Vou voltar a ser criança, sim. Preciso alimentar o fogo de outro recomeço e brincar com a vida novamente. Quero sentir os desejos estranhos da adolescência e me esquecer de que castelos caem. Preciso ser um saltimbanco que procura e acha a esperança, e brincar com a ideia de que estou caindo dos ares, mas que tenho asas e que sei voar.

Quero me esquecer de que o corpo envelhece enquanto o tempo passa e que as sedes não se renovam embora sempre achemos a água para beber. Quero voltar a ser diferente em relação às regras e à responsabilidade de viver. Quero ler as poesias nos contos da vida, sem ter que interpretá-las, mas apenas lê-las. Deixá-las-ei em profundo sono estrelar juntas às lembranças que a morte não mata jamais e que a alma resgata com propriedade.

Vou voltar a ser criança, sim.

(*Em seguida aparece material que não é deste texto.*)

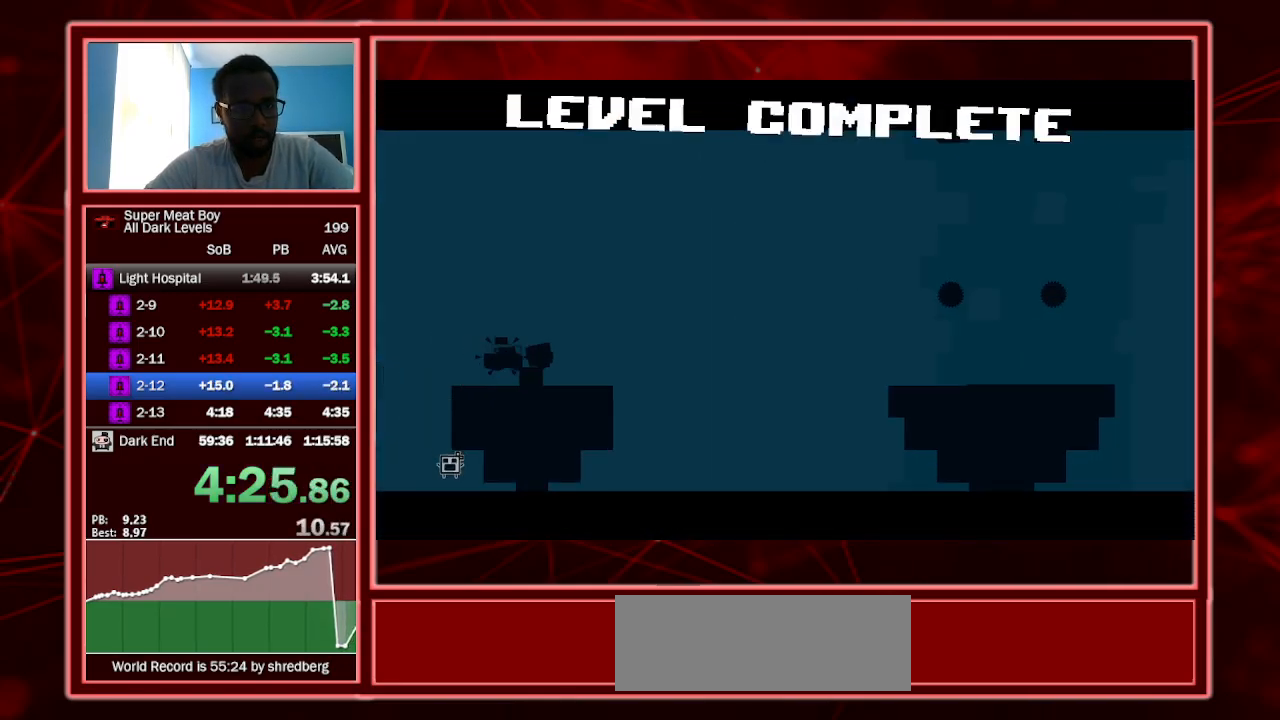
{"keys": ["shift"], "events": [[100, "a", "down"], [100, "left", "up"], [233, "a", "up"]]}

Pensar que a vida foi reconstruída em firme rocha e que jamais ruirá. Buscar a sapiência da velhice e só aí saber que sou um bobo da vida. Ensinar o que não se precisa ensinar e que está claro no Sol e na Lua. Navegar em mares revoltos e ser meio peixe e meio homem e não entender que o nadar cansa o corpo. Mas vou precisar de colo. E se não tiver eu uma velha mãe que me aninhe? Ah..., saberei buscar o colo de outras mães que ainda tenham vida para me dar, já que a velhice faz-me criança novamente e me deixa impiedosamente órfão.

Mas lutarei por quem for criança quando eu já for velho e as admirarei também. Renovarei o brilho de minhas velhas e sedimentadas ideias na firmeza do pulo sadio que elas sempre haverão de dar. Mesmo já sem forças, estarei em suas fortes asas, ensinando-lhes a descobrirem novos horizontes que certamente já terei visitado antes.